++++ Document section

10-08-2016, 10:38 AM
(10-06-2016, 10:30 PM)pbrower2a Wrote:(10-02-2016, 09:48 PM)Warren Dew Wrote:(10-02-2016, 07:22 PM)Eric the Green Wrote: A good assumption is that Boomers will live longer than Silents did.
Highly doubtful. Life expectancy has been falling for a decade among working class whites and is now falling for whites overall - enough so that it's stagnant for the overall population.
Quote:Life expectancy fell for the U.S. white population in 2014 and remained flat for all population groups combined, according to data released Wednesday by the Centers for Disease Control and Prevention ...
http://www.wsj.com/articles/life-expecta...1461124861
That neatly coincides with the shift from Silents to Boomers of the peak death years.
Suicides and drug overdoses are on the increase for working-class white people. Suicides may be more common among the elderly than among the young, but very few people around age 70 die of drug overdoses. Drug overdoses for white people are largely from opiates, including oxycodone and heroin. Highest rates of death from drug overdoses (which especially include opiates but can also include suicidal overdoses including the infamous Valium-and-vodka cocktail) are among white people. Black people, many of whom are aware of the dangers of heroin and other opiates, often have a culture that remembers the Bad Old Days in which heroin ravaged poor urban black communities.

++++++++
++++ The data

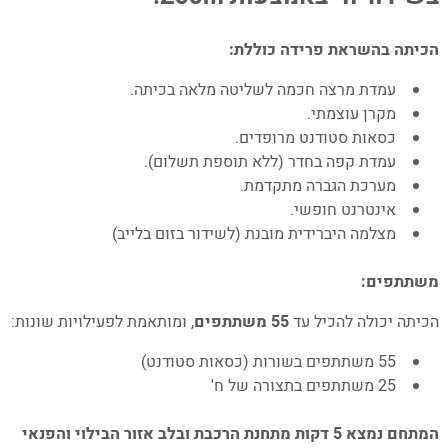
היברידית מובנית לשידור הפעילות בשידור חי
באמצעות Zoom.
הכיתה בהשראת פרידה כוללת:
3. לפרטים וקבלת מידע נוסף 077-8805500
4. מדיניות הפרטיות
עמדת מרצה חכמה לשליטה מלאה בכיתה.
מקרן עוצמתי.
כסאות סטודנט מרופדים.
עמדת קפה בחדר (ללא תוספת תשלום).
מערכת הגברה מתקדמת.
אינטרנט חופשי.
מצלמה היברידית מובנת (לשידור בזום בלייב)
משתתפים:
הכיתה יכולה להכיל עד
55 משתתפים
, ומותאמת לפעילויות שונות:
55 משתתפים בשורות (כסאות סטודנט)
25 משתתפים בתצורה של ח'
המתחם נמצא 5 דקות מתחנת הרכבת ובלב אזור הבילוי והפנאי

++++++++

> **Required action 1**
From the forum post on life expectancy, extract the stretch from "Suicides and drug" through "urban black communities.".
> **Required action 2**
In the forum post on life expectancy, which drugs are named as the main source of drug overdoses among white people?
Rely solely on the text itself when answering.

> **Task output 1**
Suicides and drug overdoses are on the increase for working-class white people. Suicides may be more common among the elderly than among the young, but very few people around age 70 die of drug overdoses. Drug overdoses for white people are largely from opiates, including oxycodone and heroin. Highest rates of death from drug overdoses (which especially include opiates but can also include suicidal overdoses including the infamous Valium-and-vodka cocktail) are among white people. Black people, many of whom are aware of the dangers of heroin and other opiates, often have a culture that remembers the Bad Old Days in which heroin ravaged poor urban black communities.

> **Task output 2**
Opiates, including oxycodone and heroin.